I'm glad you feel a sense of closure.
Hugs,
Amazing how people can see small pockets of our children's behaviour and become experts isn't it??
Your boys were given to you because YOU were the best mother for them. The Universe KNEW you knew they didn't need a smack, and would allow their unique personalities and talents to develop. Go you !!!!
*~Thank you Anja and Widdle Shamrock~*
G
xx
I don't know how I came across your blog, but I did and I am glad.
My Boo sounds a lot like your Small man. However Boo is on the severe end of the spectrum.
We live the 'pickiness' 'you feed him too much' and all that crap from others. Nice to find someone else living that too.
Hi Kelley,
Thanks for stopping by and your comment - I'm so pleased you did!
There should be a ban on 'family' dinners (that is dinners with 'them' those that refuse to understand!).

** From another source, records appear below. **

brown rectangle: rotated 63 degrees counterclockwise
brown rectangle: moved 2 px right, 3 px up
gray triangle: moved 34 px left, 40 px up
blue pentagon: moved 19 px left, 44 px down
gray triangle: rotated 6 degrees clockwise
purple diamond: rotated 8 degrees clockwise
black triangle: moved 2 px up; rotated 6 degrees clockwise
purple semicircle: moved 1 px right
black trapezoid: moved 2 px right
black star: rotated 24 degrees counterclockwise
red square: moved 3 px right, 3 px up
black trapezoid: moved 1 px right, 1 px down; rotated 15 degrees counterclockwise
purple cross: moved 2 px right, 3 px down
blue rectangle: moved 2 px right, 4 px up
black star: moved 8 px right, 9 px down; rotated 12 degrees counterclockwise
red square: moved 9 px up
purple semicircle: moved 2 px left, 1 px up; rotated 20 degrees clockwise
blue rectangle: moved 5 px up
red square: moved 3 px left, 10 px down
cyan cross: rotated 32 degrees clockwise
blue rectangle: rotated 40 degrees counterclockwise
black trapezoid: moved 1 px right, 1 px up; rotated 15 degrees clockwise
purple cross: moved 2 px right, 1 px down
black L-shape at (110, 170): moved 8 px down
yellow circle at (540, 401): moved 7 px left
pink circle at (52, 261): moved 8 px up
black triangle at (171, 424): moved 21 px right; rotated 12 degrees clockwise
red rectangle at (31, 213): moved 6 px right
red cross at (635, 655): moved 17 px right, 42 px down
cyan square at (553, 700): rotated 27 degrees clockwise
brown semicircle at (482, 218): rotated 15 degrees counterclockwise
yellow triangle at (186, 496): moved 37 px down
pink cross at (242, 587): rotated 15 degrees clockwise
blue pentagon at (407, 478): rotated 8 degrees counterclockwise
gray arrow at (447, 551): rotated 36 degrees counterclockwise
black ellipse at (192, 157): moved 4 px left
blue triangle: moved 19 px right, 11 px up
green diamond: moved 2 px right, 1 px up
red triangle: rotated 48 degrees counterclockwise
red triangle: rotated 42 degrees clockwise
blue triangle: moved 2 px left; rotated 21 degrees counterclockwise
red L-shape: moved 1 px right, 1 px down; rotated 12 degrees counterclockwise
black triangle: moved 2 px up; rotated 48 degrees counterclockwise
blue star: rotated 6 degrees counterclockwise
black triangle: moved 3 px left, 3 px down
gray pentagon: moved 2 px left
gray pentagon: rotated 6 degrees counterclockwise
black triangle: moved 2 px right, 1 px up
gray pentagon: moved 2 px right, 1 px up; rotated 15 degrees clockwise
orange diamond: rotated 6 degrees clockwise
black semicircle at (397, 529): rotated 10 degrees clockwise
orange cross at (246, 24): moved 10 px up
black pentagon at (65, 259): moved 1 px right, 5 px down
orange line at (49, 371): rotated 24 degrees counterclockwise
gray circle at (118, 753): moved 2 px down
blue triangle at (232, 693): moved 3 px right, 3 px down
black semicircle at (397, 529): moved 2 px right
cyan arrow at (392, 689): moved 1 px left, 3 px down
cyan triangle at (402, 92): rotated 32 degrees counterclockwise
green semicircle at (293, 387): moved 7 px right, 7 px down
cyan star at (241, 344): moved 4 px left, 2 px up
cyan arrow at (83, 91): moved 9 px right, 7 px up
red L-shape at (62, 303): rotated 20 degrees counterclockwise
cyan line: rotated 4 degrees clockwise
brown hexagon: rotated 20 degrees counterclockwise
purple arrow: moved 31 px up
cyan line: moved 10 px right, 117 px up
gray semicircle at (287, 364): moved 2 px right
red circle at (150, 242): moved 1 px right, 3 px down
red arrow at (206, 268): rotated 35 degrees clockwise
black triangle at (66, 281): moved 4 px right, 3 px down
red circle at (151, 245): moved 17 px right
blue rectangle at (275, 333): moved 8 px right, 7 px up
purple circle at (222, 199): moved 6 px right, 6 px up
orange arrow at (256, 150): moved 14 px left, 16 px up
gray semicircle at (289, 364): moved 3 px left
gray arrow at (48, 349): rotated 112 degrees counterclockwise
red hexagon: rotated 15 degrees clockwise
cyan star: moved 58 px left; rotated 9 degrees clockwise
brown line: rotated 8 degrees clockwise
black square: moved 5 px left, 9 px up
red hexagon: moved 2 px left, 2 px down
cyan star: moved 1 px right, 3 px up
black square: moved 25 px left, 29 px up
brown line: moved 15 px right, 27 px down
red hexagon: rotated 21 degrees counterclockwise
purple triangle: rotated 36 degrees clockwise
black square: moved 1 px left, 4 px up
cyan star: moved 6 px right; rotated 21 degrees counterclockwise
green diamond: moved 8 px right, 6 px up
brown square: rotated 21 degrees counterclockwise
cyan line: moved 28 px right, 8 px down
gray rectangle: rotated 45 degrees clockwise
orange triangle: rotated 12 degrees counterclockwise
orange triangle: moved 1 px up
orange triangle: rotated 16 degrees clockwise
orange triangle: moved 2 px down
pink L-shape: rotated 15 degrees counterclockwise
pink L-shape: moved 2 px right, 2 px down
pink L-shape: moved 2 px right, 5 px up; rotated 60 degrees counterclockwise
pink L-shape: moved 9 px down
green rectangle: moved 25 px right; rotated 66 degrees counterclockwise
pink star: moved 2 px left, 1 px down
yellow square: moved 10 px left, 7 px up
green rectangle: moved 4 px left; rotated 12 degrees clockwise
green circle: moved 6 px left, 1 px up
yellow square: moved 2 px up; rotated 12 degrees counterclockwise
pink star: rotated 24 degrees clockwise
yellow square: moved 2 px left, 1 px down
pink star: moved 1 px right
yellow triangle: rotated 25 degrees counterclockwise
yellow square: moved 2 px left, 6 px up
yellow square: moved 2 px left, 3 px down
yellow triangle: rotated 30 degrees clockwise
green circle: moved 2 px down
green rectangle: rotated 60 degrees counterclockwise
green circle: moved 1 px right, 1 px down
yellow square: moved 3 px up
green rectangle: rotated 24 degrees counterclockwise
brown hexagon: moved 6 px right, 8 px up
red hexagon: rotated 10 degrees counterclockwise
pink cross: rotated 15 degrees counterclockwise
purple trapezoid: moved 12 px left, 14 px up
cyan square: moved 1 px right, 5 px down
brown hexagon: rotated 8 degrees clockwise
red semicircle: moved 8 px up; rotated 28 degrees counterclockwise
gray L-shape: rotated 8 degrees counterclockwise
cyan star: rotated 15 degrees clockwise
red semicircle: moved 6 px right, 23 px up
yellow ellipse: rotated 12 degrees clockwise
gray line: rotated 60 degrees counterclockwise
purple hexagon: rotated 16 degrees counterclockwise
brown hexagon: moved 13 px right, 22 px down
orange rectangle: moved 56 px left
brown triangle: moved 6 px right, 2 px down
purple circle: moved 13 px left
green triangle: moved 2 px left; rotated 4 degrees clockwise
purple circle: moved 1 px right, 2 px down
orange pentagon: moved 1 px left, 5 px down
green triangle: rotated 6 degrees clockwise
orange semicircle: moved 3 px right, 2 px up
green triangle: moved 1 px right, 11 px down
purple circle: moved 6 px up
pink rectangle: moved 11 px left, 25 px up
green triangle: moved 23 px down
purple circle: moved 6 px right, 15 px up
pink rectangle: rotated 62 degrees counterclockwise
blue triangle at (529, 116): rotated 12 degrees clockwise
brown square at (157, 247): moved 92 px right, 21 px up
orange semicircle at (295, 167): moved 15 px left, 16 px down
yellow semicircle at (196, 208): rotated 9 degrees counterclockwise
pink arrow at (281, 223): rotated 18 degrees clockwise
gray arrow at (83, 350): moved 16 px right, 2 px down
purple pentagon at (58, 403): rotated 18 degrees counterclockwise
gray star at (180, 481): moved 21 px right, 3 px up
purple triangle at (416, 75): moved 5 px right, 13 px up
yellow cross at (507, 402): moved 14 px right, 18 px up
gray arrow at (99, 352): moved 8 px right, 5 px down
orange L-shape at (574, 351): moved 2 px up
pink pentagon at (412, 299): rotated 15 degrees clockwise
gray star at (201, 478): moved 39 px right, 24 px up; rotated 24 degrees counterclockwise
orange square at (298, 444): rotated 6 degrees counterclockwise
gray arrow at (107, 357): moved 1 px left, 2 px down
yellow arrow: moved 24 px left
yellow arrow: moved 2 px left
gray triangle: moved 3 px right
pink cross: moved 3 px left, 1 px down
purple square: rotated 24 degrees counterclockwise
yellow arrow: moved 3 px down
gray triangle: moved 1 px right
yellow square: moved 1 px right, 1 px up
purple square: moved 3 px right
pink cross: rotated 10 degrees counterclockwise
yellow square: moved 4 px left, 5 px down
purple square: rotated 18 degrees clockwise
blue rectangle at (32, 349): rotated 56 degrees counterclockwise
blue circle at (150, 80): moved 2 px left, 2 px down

I am going to try my best to ignore any more criticism and not let anyone make me feel bad ever again....wish I'd done it years ago..
Best wishes to you and Boo,
G
xx
Both my children also seem to be on the autism spectrum and so much of what you wrote is familiar. My family used to worry incessantly about my boys' poor eating and hint that I wasn't pushing them enough. Thankfully they have come to understand that it is related to their "spectrum" issues and have backed off. They have also now heard that my doctor IS NOT WORRIED! He says, "they'll be fine, drink a nutrition drink" and that makes them feel better.
I get so fed up in general with people judging me. I have been told to shake it off, but easier said than done!!!